**PASSAGE:**

*-*-*

The second form has explicit scarce resources. You'll think twice before adding another Submit line.

When this matters¶

In large codebases with many engineers, the discipline of "spawn through a pool" prevents accidental goroutine explosions. In small codebases with a few engineers who all know the code, it's overkill.

The hidden cost¶

The cost is exactly the dependency and the boilerplate. Worthwhile if your team needs the discipline; over-engineering if it doesn't.

Appendix S8: Pool-Specific Profiling Tricks¶

Trick 1: Submit-rate histogram¶

Add a custom Prometheus histogram counting Submit calls per second per pool. Useful for detecting unexpected spikes.

Trick 2: Per-task duration tagging¶

Wrap your task closure with a duration tag:

pool.Submit(func() {
    start := time.Now()
    work(item)
    taskDurationHistogram.WithLabelValues("type", item.Type).Observe(time.Since(start).Seconds())
})

Split tail latency by task class. The slow class is your tail.

Trick 3: Queue depth alert¶

Alert when pool.Waiting() > threshold for X minutes. Saturation early-warning.

Trick 4: Trace-driven analysis¶

Use runtime/trace:

trace.Start(f)
defer trace.Stop()
// ... do work ...

Open in go tool trace. You can see exactly which goroutine ran on which P, when it blocked, when it was unparked. Invaluable for understanding pool scheduling behaviour.

Trick 5: Goroutine-by-state breakdown¶

pprof goroutine ?debug=2 shows every goroutine's current state. For a pool of 1000 workers, you should see 1000 in "select (chan receive)" state. If many are in "chan send" (trying to submit results) or "chan receive" (waiting for input), there's a bottleneck downstream.

Appendix S9: When to Vendor a Pool Library¶

Vendoring (copying the library into your repo's vendor/ or internal/) is a tradeoff:

Pro: Full control, version pinning, no upstream surprise.
Con: You own the maintenance.

When to vendor:

Critical service whose pool behaviour is load-bearing.
Library has been abandoned but works.
You need to patch a bug upstream won't accept.

When not to:

Active, well-maintained library.
Stable releases.
No bugs that bite you.

For ants and pond, don't vendor. For tunny (less active), vendor if you depend deeply.

Appendix S10: Pool Library Reading¶

When you adopt a third-party pool, read the source. Not all of it; the Submit path and the worker run loop.

Source size:

ants: ~3000 lines (multiple files). Read pool.go (Submit) and worker.go (run loop).

*-*-*

**DATASET RECORDS:**
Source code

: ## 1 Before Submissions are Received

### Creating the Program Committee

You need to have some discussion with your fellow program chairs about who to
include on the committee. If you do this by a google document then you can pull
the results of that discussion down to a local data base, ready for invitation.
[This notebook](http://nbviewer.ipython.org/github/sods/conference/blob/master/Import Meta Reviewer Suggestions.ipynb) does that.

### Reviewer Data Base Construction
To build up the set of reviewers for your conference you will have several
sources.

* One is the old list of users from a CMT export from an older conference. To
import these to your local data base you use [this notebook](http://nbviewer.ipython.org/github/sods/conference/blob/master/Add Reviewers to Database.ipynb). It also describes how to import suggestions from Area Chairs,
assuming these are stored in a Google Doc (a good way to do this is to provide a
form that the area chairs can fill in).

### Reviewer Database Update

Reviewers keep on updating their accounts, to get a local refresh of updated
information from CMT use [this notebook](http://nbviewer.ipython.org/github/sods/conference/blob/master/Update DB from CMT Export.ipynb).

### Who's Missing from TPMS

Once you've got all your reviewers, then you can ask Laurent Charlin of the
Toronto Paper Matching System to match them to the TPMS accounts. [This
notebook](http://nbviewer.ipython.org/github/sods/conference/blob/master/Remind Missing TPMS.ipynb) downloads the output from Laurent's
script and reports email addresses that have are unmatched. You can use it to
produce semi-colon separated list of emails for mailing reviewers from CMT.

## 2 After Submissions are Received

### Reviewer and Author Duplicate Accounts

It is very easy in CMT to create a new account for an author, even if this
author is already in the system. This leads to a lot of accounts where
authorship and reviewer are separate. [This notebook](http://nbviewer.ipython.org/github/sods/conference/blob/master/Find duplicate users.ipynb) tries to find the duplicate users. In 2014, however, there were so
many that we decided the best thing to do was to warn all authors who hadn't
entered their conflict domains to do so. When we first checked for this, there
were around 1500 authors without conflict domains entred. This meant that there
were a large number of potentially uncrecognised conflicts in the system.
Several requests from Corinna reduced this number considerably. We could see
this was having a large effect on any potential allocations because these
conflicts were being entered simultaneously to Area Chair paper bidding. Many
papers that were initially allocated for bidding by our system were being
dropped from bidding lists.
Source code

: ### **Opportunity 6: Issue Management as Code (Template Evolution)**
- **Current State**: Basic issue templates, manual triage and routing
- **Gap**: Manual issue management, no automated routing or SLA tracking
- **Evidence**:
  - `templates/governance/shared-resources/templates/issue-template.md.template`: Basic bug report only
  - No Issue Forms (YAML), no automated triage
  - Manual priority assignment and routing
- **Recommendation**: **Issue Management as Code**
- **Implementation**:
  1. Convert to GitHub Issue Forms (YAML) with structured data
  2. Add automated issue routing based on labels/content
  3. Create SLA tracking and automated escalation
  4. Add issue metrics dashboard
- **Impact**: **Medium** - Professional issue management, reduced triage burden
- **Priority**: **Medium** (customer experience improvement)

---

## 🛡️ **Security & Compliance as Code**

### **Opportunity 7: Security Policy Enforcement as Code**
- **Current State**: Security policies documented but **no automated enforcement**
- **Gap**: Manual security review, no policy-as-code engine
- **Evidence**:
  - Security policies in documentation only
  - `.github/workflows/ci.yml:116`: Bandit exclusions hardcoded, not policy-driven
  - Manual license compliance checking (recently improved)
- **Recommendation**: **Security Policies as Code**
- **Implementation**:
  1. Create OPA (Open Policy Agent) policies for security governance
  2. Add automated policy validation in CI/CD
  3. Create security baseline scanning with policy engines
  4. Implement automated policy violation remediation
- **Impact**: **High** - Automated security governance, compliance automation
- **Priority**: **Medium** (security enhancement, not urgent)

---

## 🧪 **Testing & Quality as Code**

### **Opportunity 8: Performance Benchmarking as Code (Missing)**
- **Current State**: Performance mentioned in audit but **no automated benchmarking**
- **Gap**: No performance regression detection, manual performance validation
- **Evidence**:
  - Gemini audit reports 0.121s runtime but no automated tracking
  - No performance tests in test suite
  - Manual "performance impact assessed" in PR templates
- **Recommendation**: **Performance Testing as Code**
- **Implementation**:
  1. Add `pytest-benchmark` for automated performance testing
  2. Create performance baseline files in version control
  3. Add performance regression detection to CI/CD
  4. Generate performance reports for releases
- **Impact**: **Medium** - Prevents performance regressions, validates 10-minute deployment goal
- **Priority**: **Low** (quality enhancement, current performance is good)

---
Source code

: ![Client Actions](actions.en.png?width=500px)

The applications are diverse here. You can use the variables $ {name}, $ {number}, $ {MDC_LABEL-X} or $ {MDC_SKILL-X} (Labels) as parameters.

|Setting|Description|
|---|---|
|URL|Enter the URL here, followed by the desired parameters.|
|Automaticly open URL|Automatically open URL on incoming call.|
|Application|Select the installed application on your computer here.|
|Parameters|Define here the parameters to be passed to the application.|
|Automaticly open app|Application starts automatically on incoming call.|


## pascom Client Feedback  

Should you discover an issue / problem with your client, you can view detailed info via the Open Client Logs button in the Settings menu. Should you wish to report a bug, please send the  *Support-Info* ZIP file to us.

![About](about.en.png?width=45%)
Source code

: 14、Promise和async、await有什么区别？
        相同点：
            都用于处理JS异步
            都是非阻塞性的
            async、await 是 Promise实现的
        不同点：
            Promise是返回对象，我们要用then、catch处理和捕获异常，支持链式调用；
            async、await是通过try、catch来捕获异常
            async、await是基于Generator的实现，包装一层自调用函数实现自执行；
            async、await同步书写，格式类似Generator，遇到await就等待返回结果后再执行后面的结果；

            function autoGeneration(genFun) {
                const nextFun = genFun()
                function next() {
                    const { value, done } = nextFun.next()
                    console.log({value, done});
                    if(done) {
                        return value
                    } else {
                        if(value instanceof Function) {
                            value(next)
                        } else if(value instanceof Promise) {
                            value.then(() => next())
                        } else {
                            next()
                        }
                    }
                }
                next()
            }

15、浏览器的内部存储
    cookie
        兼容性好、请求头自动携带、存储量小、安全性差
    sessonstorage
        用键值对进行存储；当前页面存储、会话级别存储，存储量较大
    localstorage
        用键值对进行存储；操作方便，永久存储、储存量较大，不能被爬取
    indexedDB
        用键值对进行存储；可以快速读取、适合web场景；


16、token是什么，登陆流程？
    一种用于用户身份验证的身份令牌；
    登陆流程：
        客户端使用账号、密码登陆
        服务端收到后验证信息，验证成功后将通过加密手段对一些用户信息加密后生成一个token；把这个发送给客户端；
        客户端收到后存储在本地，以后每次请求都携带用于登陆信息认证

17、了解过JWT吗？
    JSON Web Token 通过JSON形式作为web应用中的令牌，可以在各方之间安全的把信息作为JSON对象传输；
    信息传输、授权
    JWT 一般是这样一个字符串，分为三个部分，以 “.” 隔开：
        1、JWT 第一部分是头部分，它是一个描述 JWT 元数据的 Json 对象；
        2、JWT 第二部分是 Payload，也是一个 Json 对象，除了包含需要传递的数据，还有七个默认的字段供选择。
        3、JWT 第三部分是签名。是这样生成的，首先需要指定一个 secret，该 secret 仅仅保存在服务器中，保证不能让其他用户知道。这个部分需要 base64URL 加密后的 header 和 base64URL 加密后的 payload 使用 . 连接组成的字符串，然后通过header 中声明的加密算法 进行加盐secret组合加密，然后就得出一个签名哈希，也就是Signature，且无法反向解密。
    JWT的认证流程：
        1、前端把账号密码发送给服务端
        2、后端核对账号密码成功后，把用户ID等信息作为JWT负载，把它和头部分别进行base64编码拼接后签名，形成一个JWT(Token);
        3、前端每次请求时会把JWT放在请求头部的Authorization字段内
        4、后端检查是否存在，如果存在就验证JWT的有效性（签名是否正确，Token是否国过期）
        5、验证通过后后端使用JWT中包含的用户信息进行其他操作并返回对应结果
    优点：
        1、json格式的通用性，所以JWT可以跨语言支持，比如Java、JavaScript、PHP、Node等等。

*-*-*

**EXERCISE REQUIREMENTS:**
(A) According to the passage on Go worker pools, which pool library should you vendor if you depend on it deeply?
(B) In the records, give the lines starting at the one that contains "Once you've got" and ending at the one that contains "script and reports" as a numbered list, leaving out any blank lines.

**PER-TASK ANSWERS:**
(A) Tunny, because it is less active.

(B)
1. Once you've got all your reviewers, then you can ask Laurent Charlin of the
2. Toronto Paper Matching System to match them to the TPMS accounts. [This
3. notebook](http://nbviewer.ipython.org/github/sods/conference/blob/master/Remind Missing TPMS.ipynb) downloads the output from Laurent's
4. script and reports email addresses that have are unmatched. You can use it to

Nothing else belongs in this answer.